Extracted page text data

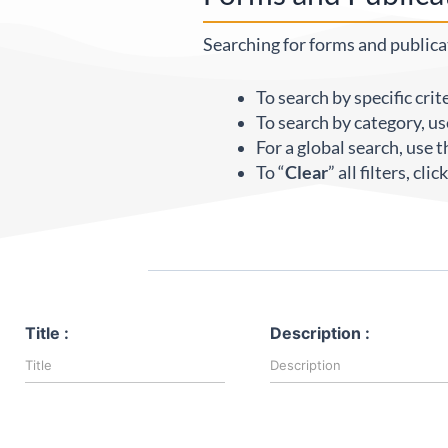
Searching for forms and publicat
To search by specific crit
To search by category, us
For a global search, use t
To “
Clear
” all filters, cli
Title :
Description :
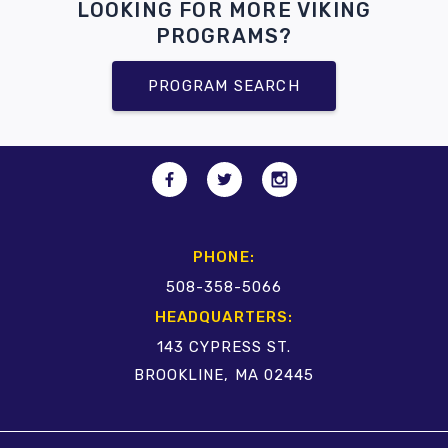
LOOKING FOR MORE VIKING
PROGRAMS?
PROGRAM SEARCH
PHONE:
508-358-5066
HEADQUARTERS:
143 CYPRESS ST.
BROOKLINE, MA 02445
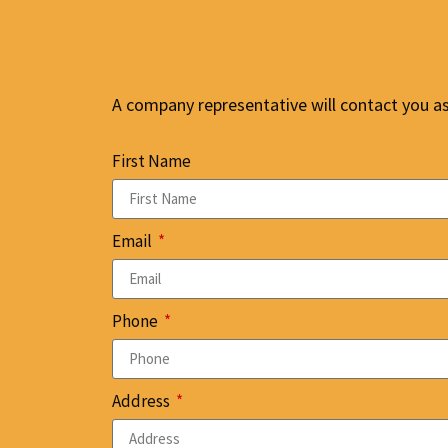
A company representative will contact you as 
First Name
Email
Phone
Address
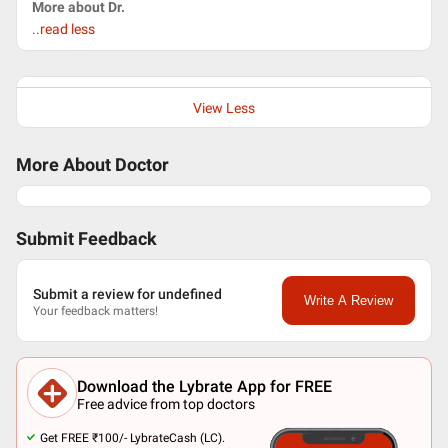
More about Dr.
..read less
View Less
More About Doctor
Submit Feedback
Submit a review for undefined
Write A Review
Your feedback matters!
Download the Lybrate App for FREE
Free advice from top doctors
Get FREE ₹100/- LybrateCash (LC).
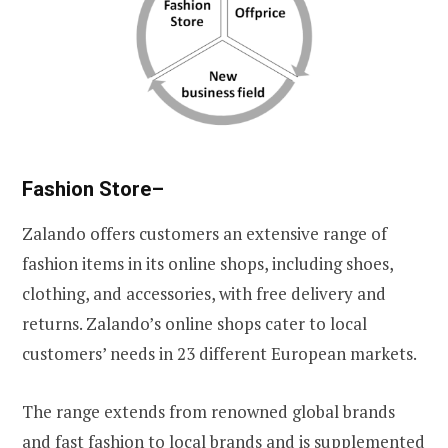
Fashion Store
–
Zalando offers customers an extensive range of
fashion items in its online shops, including shoes,
clothing, and accessories, with free delivery and
returns. Zalando’s online shops cater to local
customers’ needs in 23 different European markets.
The range extends from renowned global brands
and fast fashion to local brands and is supplemented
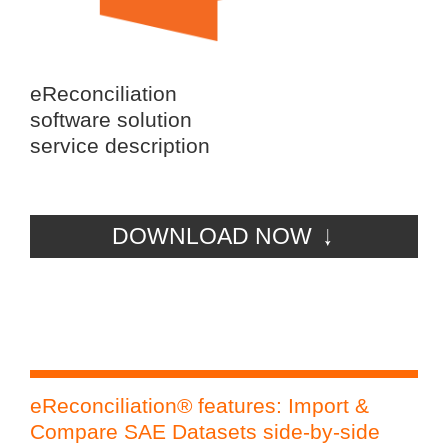
eReconciliation
software solution
service description
DOWNLOAD NOW
eReconciliation® features: Import &
eR
Compare SAE Datasets side-by-side
Rec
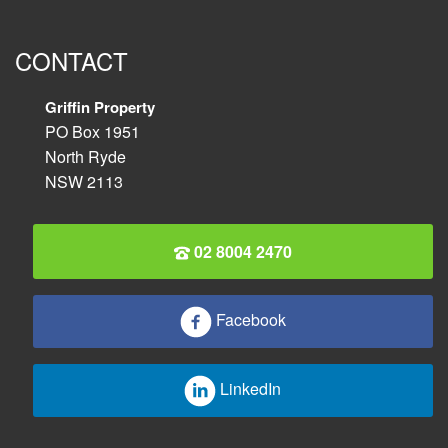
CONTACT
Griffin Property
PO Box 1951
North Ryde
NSW 2113
02 8004 2470
Facebook
LinkedIn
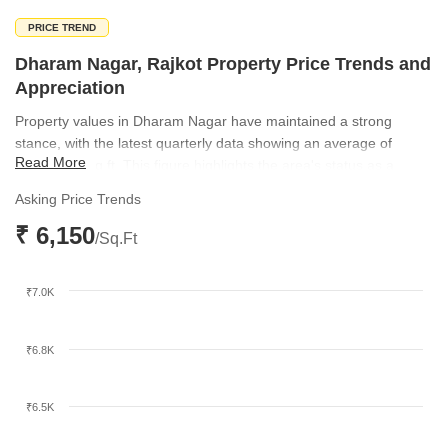
PRICE TREND
Dharam Nagar, Rajkot Property Price Trends and
Appreciation
Property values in Dharam Nagar have maintained a strong
stance, with the latest quarterly data showing an average of
Read More
₹6,150 per sq ft. This figure highlights the area's status as a
premium residential hub in Rajkot. The consistent pricing trend
Asking Price Trends
underscores the sustained demand for high-quality housing in this
₹ 6,150
specific location.
/Sq.Ft
₹7.0K
₹6.8K
₹6.5K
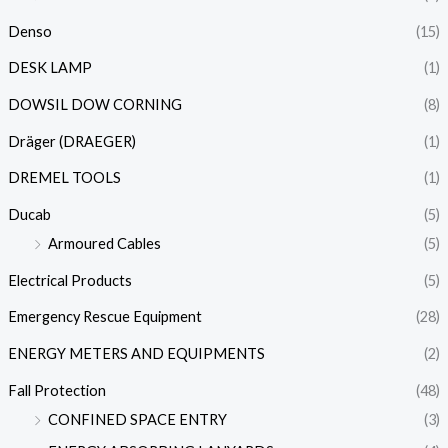
Denso
(15)
DESK LAMP
(1)
DOWSIL DOW CORNING
(8)
Dräger (DRAEGER)
(1)
DREMEL TOOLS
(1)
Ducab
(5)
Armoured Cables
(5)
Electrical Products
(5)
Emergency Rescue Equipment
(28)
ENERGY METERS AND EQUIPMENTS
(2)
Fall Protection
(48)
CONFINED SPACE ENTRY
(3)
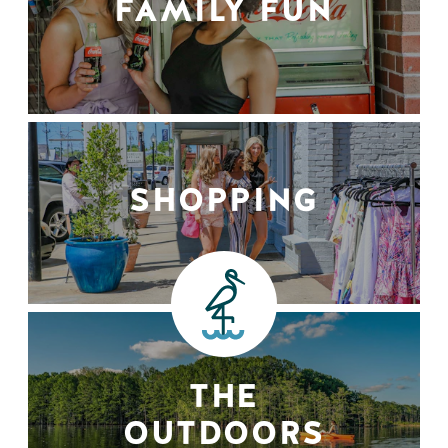
FAMILY FUN
SHOPPING
THE
OUTDOORS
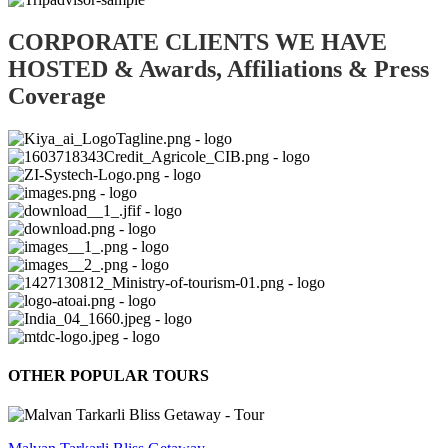
CORPORATE CLIENTS WE HAVE
HOSTED & Awards, Affiliations & Press
Coverage
OTHER POPULAR TOURS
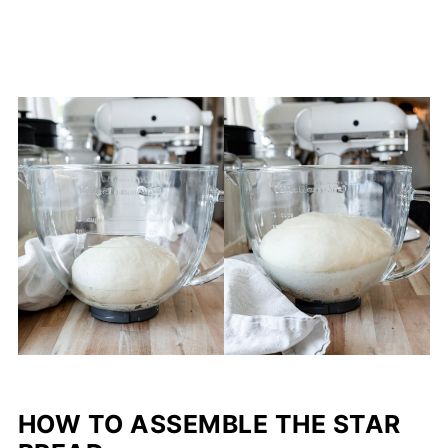
HOW TO ASSEMBLE THE STAR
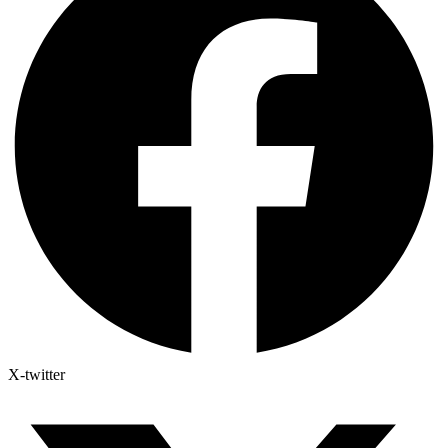
X-twitter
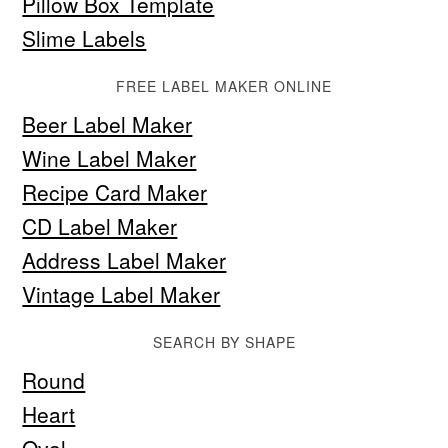
Pillow Box Template
Slime Labels
FREE LABEL MAKER ONLINE
Beer Label Maker
Wine Label Maker
Recipe Card Maker
CD Label Maker
Address Label Maker
Vintage Label Maker
SEARCH BY SHAPE
Round
Heart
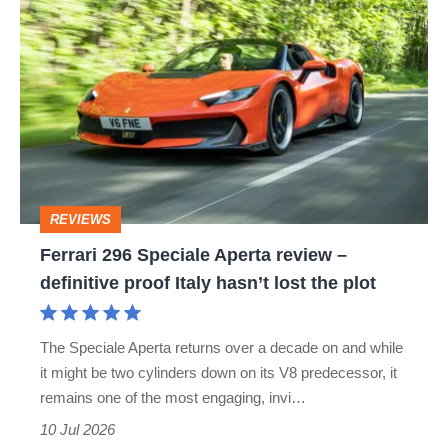
Ferrari
296
Speciale
Aperta
review
–
definitive
REVIEWS
proof
Ferrari 296 Speciale Aperta review –
Italy
definitive proof Italy hasn’t lost the plot
hasn’t
lost
The Speciale Aperta returns over a decade on and while
the
it might be two cylinders down on its V8 predecessor, it
plot
remains one of the most engaging, invi…
10 Jul 2026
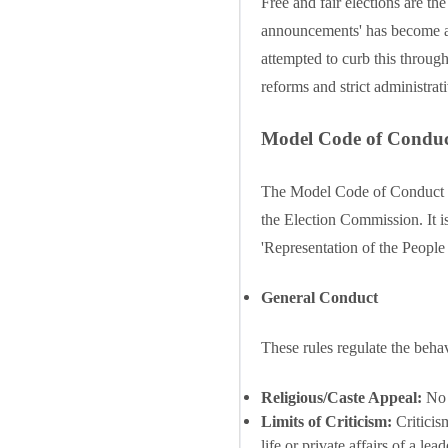
Free and fair elections are the
announcements' has become a se
attempted to curb this thro
reforms and strict administrat
Model Code of Condu
The Model Code of Conduct (MC
the Election Commission. It is
'Representation of the People
General Conduct
These rules regulate the behav
Religious/Caste Appeal:
No p
Limits of Criticism:
Criticism
life or private affairs of a lead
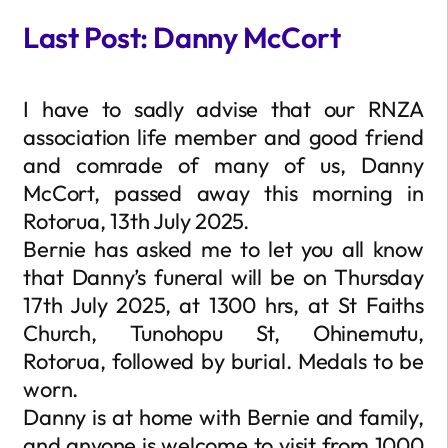
Last Post: Danny McCort
I have to sadly advise that our RNZA
association life member and good friend
and comrade of many of us, Danny
McCort, passed away this morning in
Rotorua, 13th July 2025.
Bernie has asked me to let you all know
that Danny’s funeral will be on Thursday
17th July 2025, at 1300 hrs, at St Faiths
Church, Tunohopu St, Ohinemutu,
Rotorua, followed by burial. Medals to be
worn.
Danny is at home with Bernie and family,
and anyone is welcome to visit from 1000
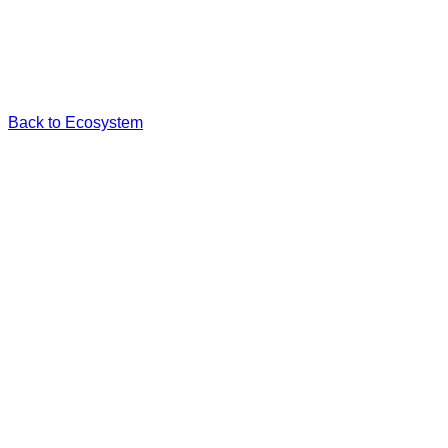
Back to Ecosystem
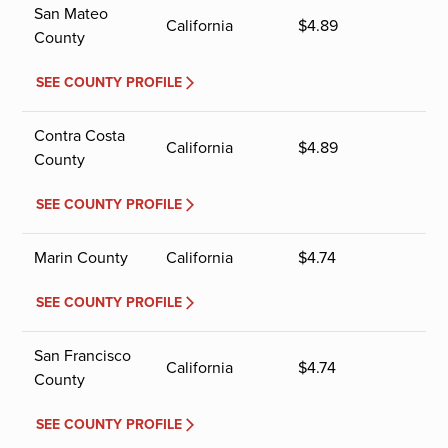
San Mateo
California
$
4.89
County
SEE COUNTY PROFILE
Contra Costa
California
$
4.89
County
SEE COUNTY PROFILE
Marin County
California
$
4.74
SEE COUNTY PROFILE
San Francisco
California
$
4.74
County
SEE COUNTY PROFILE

About this task
Copy out every line of text in the data above word for word, leaving out the pictures.

Solution
Searching for forms and publicat
To search by specific crit
To search by category, us
For a global search, use t
To “
Clear
” all filters, cli
Title :
Description :
LOOKING FOR MORE VIKING
PROGRAMS?
PROGRAM SEARCH
PHONE:
508-358-5066
HEADQUARTERS:
143 CYPRESS ST.
BROOKLINE, MA 02445
A company representative will contact you as 
First Name
Email
Phone
Address
More about Dr.
..read less
View Less
More About Doctor
Submit Feedback
Submit a review for undefined
Write A Review
Your feedback matters!
Download the Lybrate App for FREE
Free advice from top doctors
Get FREE ₹100/- LybrateCash (LC).
Fashion Store
–
Zalando offers customers an extensive range of
fashion items in its online shops, including shoes,
clothing, and accessories, with free delivery and
returns. Zalando’s online shops cater to local
customers’ needs in 23 different European markets.
The range extends from renowned global brands
and fast fashion to local brands and is supplemented
eReconciliation
software solution
service description
DOWNLOAD NOW
eReconciliation® features: Import &
eR
Compare SAE Datasets side-by-side
Rec
CONTACT
Griffin Property
PO Box 1951
North Ryde
NSW 2113
02 8004 2470
Facebook
LinkedIn
PRICE TREND
Dharam Nagar, Rajkot Property Price Trends and
Appreciation
Property values in Dharam Nagar have maintained a strong
stance, with the latest quarterly data showing an average of
Read More
₹6,150 per sq ft. This figure highlights the area's status as a
premium residential hub in Rajkot. The consistent pricing trend
Asking Price Trends
underscores the sustained demand for high-quality housing in this
₹ 6,150
specific location.
/Sq.Ft
₹7.0K
₹6.8K
₹6.5K
Denso
(15)
DESK LAMP
(1)
DOWSIL DOW CORNING
(8)
Dräger (DRAEGER)
(1)
DREMEL TOOLS
(1)
Ducab
(5)
Armoured Cables
(5)
Electrical Products
(5)
Emergency Rescue Equipment
(28)
ENERGY METERS AND EQUIPMENTS
(2)
Fall Protection
(48)
CONFINED SPACE ENTRY
(3)
FAMILY FUN
SHOPPING
THE
OUTDOORS
CORPORATE CLIENTS WE HAVE
HOSTED & Awards, Affiliations & Press
Coverage
OTHER POPULAR TOURS
HOW TO ASSEMBLE THE STAR
X-twitter
Pillow Box Template
Slime Labels
FREE LABEL MAKER ONLINE
Beer Label Maker
Wine Label Maker
Recipe Card Maker
CD Label Maker
Address Label Maker
Vintage Label Maker
SEARCH BY SHAPE
Round
Heart
Ferrari
296
Speciale
Aperta
review
–
definitive
REVIEWS
proof
Ferrari 296 Speciale Aperta review –
Italy
definitive proof Italy hasn’t lost the plot
hasn’t
lost
The Speciale Aperta returns over a decade on and while
the
it might be two cylinders down on its V8 predecessor, it
plot
remains one of the most engaging, invi…
10 Jul 2026
Free and fair elections are the
announcements' has become a se
attempted to curb this thro
reforms and strict administrat
Model Code of Condu
The Model Code of Conduct (MC
the Election Commission. It is
'Representation of the People
General Conduct
These rules regulate the behav
Religious/Caste Appeal:
No p
Limits of Criticism:
Criticism
life or private affairs of a lead
Last Post: Danny McCort
I have to sadly advise that our RNZA
association life member and good friend
and comrade of many of us, Danny
McCort, passed away this morning in
Rotorua, 13th July 2025.
Bernie has asked me to let you all know
that Danny’s funeral will be on Thursday
17th July 2025, at 1300 hrs, at St Faiths
Church, Tunohopu St, Ohinemutu,
Rotorua, followed by burial. Medals to be
worn.
Danny is at home with Bernie and family,
and anyone is welcome to visit from 1000
Back to Ecosystem
San Mateo
California
$
4.89
County
SEE COUNTY PROFILE
Contra Costa
California
$
4.89
County
SEE COUNTY PROFILE
Marin County
California
$
4.74
SEE COUNTY PROFILE
San Francisco
California
$
4.74
County
SEE COUNTY PROFILE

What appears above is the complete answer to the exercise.